No more distractions. Grandpa’s forgetfulness had delayed the family carpool by twenty minutes and Kallie had been making up time ever since she entered the suit room of the hospital. She ran her hand up the front of her neck, checking for the umpteenth time that she had zipped the coverall to the chin and properly secured the cup-shaped N100 particulate mask over her nose and mouth.

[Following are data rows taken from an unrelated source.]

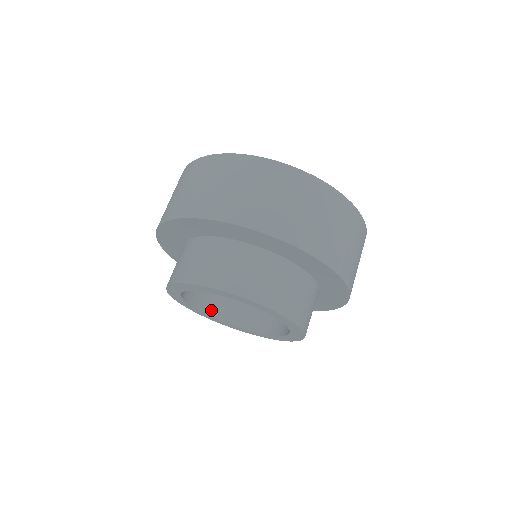
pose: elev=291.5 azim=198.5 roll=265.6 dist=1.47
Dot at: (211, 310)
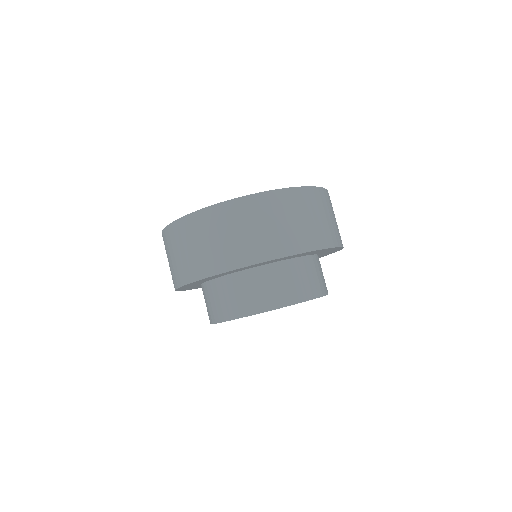
Dot at: occluded
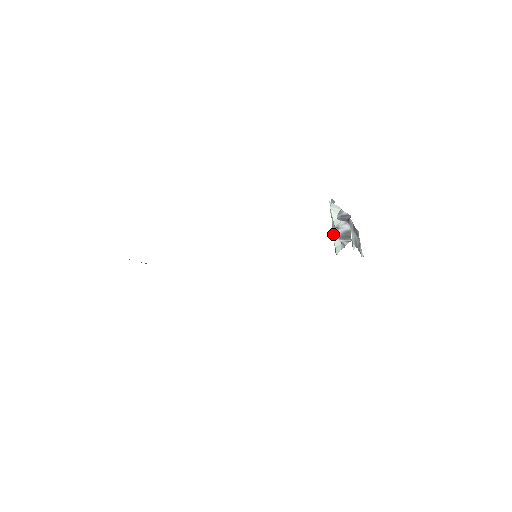
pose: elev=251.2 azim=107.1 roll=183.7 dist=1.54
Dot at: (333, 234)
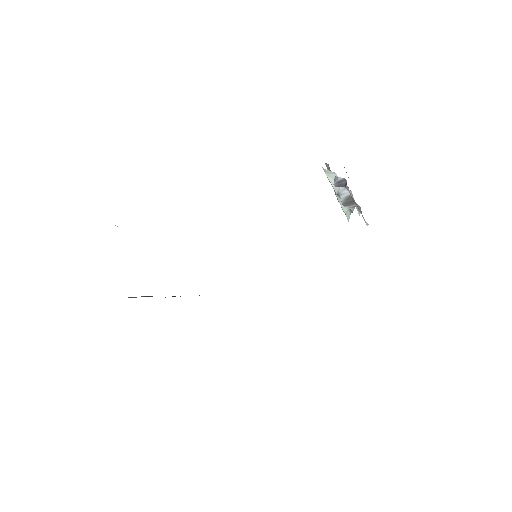
Dot at: (338, 200)
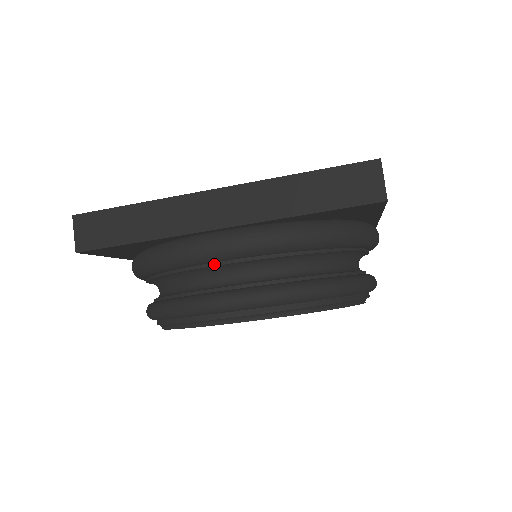
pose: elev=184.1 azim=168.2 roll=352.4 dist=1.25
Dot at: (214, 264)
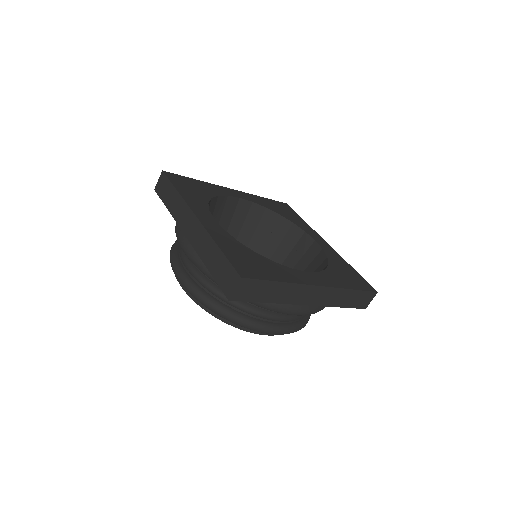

The respiratory mask was designed to filter 99.97 percent of any germs she might encounter in the ER triage. Not a hundred percent, but then neither was the PAPR hood she was required to wear in the ER’s airborne transmission wing. While many of her colleagues wore the level-four security hood even in the lower risk wings of the ER, Kallie preferred the comfort, visibility, and humanity she gained by wearing only the required mask and goggles: Suffering patients needed to see a caring physician, not a hazmat worker. Besides, the protection was almost identical.
Provided the mask fit.
Kallie sighed, steaming the lower half of her face. Just last week, a triage nurse with an improperly fitted mask had died after a child with influenza coughed in her face. The deadly strain killed the nurse in thirty hours. Kallie shook her head with regret. The paramedics should have recognized the extreme hazard and wheeled the girl directly to the airborne transmission wing. Instead they brought her to triage. Now a compassionate nurse with an ill-fitted mask was dead.